The biggest driver supporting gold prices comes from information about a two-week ceasefire between the US and Iran, opening up expectations of de-escalation in the Middle East.
This development caused cash flow on the international market to move quite quickly: stocks increased, oil prices cooled down, while gold jumped to the 4,800 USD/ounce zone after surpassing important resistance levels.
The sharp increase in world gold prices may create more momentum for the domestic market, especially in the context that SJC gold bars and gold rings are anchored in high areas.
However, analysts believe that the next developments will still depend heavily on whether the ceasefire agreement is maintained, as well as the level of impact of energy prices on global inflation.
Mr. Michael Brown - senior market analyst at Pepperstone - said that the focus of the market in the coming time is not only on the inflation story but also on the economic damage caused by conflicts and energy price shocks to global growth.
According to him, if energy prices soon stabilize again, central banks may see the upcoming inflation increase as only temporary, thereby reducing the possibility of having to tighten policies strongly in the short term.
Sharing the same cautious view, independent metal trader Tai Wong believes that the current upward momentum of gold carries many psychological reaction factors after the information cooled down tensions.
According to him, the market still needs more time to assess the ability to comply with the agreement from Iran. Technically, the 4,930 USD/ounce zone, corresponding to the 200-day moving average, and further the 5,000 USD/ounce mark will be noteworthy resistance levels for gold.

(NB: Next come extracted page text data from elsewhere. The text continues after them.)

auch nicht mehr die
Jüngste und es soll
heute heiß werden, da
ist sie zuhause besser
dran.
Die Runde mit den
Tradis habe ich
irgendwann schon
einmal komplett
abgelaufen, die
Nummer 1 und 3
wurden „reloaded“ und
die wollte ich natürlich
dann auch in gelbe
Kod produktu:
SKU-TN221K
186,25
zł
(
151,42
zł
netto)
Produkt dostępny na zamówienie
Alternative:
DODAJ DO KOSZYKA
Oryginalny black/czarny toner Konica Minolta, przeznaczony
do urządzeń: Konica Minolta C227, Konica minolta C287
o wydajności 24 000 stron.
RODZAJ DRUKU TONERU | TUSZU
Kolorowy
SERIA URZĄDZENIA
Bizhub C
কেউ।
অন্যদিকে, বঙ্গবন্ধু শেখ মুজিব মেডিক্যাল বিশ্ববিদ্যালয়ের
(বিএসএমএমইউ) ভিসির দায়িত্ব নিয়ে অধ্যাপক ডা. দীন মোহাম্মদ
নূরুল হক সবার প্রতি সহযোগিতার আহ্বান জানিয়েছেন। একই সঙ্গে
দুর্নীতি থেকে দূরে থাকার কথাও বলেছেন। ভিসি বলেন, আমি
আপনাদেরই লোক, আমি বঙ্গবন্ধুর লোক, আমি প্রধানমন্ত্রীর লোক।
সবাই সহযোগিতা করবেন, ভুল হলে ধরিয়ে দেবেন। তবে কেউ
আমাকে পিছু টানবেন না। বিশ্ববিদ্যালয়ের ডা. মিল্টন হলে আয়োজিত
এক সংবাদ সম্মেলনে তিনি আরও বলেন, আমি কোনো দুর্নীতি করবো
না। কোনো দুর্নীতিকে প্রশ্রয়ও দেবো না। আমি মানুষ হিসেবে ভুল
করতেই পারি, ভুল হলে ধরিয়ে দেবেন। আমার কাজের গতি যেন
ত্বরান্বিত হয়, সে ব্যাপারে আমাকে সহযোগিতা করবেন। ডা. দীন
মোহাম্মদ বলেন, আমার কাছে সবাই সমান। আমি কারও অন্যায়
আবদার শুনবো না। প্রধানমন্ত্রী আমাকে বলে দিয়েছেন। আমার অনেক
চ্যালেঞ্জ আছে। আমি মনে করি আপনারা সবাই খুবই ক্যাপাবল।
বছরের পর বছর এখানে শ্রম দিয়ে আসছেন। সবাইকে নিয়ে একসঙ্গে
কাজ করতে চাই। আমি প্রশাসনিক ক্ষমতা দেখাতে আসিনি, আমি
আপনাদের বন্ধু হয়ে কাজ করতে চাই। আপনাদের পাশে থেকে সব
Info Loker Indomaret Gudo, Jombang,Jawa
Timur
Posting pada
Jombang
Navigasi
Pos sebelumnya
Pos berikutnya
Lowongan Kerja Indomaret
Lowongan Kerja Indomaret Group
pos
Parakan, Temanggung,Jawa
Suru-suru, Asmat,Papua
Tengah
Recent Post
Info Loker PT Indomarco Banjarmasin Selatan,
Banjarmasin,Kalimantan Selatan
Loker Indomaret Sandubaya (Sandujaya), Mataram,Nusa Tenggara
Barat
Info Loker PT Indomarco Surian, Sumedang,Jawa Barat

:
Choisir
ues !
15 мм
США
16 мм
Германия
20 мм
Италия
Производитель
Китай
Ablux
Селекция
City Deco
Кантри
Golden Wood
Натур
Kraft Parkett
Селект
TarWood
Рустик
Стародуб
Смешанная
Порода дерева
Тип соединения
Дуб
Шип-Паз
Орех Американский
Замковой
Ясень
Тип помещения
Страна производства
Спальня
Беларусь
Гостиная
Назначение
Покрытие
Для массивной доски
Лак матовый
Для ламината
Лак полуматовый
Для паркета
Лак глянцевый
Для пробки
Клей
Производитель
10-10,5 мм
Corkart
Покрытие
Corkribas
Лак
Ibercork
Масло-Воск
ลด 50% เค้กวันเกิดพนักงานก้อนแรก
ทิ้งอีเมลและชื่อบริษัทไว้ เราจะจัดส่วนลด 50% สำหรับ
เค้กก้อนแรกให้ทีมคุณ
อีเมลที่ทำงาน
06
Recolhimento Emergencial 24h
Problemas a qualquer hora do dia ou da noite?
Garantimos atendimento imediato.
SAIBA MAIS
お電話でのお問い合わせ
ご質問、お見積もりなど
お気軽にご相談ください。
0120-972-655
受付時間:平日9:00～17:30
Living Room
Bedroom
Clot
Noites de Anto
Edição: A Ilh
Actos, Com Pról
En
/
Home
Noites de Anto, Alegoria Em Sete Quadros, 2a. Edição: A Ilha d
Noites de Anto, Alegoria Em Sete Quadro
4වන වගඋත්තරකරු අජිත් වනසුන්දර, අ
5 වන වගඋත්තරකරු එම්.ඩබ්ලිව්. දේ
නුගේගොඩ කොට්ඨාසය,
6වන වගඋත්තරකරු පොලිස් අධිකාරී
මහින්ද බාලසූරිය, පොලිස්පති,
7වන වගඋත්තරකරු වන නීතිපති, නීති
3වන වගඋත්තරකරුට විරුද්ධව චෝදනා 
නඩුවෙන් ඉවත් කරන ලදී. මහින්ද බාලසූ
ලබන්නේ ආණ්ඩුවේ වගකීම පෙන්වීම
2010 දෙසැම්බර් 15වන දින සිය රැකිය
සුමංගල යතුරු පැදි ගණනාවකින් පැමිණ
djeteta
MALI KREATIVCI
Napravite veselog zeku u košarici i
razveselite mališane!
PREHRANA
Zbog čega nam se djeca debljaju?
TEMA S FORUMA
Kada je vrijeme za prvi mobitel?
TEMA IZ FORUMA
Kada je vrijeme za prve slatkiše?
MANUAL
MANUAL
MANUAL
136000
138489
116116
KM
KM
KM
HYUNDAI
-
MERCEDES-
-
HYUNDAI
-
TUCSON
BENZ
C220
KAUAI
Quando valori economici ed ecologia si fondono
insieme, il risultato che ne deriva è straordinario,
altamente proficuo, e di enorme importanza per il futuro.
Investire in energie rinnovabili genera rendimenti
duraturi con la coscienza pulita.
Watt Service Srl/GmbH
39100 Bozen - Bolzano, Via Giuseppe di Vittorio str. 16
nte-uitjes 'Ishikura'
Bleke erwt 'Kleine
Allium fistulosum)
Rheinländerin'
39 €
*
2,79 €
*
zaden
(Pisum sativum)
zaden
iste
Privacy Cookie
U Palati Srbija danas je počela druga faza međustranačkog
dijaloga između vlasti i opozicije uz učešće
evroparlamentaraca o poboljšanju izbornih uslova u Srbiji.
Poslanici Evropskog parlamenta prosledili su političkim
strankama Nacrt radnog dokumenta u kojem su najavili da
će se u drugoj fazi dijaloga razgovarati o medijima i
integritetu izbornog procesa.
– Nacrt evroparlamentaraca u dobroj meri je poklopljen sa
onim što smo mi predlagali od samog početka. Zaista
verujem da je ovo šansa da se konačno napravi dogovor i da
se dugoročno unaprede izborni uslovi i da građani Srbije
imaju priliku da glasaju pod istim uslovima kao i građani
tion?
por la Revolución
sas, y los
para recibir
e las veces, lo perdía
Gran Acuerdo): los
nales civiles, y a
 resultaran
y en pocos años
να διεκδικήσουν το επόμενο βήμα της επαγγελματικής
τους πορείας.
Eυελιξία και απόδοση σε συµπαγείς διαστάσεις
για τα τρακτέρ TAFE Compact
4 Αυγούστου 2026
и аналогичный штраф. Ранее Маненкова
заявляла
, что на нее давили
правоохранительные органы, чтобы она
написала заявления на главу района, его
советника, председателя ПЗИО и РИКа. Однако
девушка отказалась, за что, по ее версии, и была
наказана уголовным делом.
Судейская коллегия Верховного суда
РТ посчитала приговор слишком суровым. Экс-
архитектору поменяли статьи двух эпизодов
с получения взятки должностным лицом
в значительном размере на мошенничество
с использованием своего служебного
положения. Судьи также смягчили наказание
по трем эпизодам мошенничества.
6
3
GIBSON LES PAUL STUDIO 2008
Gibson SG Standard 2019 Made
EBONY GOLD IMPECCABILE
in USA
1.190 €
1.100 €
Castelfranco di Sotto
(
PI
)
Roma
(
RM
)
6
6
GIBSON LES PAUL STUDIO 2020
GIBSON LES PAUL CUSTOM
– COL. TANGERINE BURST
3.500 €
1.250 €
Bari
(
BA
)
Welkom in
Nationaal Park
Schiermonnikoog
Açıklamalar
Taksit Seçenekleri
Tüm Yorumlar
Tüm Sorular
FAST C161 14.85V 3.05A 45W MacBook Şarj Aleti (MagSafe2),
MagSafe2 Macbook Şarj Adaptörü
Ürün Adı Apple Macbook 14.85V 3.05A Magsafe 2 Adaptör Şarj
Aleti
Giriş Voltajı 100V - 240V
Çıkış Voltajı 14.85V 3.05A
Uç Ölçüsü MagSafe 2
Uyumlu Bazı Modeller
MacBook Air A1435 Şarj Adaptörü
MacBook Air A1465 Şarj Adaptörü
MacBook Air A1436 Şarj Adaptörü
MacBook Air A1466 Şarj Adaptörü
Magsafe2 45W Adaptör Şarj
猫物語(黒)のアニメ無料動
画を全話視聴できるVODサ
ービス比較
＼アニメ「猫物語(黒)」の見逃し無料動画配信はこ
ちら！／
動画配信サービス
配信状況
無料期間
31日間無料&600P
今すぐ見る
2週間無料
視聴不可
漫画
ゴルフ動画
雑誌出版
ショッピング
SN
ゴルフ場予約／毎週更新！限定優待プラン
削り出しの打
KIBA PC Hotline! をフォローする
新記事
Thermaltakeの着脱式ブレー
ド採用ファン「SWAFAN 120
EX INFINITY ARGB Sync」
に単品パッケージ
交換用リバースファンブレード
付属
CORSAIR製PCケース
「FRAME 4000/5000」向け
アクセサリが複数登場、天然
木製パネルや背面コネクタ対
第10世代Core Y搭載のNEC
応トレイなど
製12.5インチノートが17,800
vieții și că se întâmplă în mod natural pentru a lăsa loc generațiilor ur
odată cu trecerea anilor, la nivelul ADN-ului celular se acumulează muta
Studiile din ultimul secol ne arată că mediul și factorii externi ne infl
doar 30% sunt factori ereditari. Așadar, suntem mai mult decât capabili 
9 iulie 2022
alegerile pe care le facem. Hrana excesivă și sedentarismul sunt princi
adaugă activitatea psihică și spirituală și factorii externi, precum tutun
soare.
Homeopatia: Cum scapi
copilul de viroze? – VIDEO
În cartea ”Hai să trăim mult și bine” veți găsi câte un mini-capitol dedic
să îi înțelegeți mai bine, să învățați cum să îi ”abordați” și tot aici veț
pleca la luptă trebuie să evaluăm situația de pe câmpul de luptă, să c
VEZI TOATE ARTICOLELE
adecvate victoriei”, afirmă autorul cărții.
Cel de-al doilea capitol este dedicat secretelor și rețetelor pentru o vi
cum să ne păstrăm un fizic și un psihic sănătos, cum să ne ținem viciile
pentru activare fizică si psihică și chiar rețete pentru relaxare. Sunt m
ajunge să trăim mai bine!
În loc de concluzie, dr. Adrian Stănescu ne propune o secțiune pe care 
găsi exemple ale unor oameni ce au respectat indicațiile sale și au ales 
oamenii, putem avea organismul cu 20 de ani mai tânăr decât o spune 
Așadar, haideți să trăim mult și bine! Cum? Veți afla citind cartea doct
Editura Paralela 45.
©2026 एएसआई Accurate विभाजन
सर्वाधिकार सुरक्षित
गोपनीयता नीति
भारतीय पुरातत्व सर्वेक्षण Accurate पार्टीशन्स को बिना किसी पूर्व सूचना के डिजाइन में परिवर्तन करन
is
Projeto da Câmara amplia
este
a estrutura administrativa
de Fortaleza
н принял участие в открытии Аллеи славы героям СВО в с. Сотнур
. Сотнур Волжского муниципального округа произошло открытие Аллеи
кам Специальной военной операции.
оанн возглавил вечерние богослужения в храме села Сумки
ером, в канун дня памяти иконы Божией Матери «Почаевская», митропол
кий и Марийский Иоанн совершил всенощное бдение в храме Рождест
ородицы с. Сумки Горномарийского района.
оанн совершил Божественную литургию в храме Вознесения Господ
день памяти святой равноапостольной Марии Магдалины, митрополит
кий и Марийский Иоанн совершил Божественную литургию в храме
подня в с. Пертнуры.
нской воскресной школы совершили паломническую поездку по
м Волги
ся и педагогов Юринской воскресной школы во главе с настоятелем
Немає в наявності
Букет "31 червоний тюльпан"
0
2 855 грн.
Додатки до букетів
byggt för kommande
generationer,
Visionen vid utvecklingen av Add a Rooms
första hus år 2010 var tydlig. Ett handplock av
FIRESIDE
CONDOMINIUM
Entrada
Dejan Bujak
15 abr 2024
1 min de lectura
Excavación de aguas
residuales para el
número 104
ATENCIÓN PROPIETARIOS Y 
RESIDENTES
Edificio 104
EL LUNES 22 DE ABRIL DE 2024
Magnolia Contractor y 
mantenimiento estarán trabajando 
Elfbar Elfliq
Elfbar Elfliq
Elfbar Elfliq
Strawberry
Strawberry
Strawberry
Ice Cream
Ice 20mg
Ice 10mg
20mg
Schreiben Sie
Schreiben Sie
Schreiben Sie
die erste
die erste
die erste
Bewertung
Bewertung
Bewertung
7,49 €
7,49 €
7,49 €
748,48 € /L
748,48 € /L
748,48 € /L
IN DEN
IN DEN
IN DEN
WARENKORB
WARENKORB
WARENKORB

In the opposite direction, risks have not completely disappeared. If the conflict re-emerges, oil prices may rise again, putting pressure on inflation and further complicating the prospect of interest rate cuts by the US Federal Reserve (Fed).
At that time, gold prices may continue to fluctuate strongly. Therefore, in the short term, gold is likely to maintain a sensitive state to both geopolitical news and signals from global monetary policy.
Gold price data is compared to the previous day.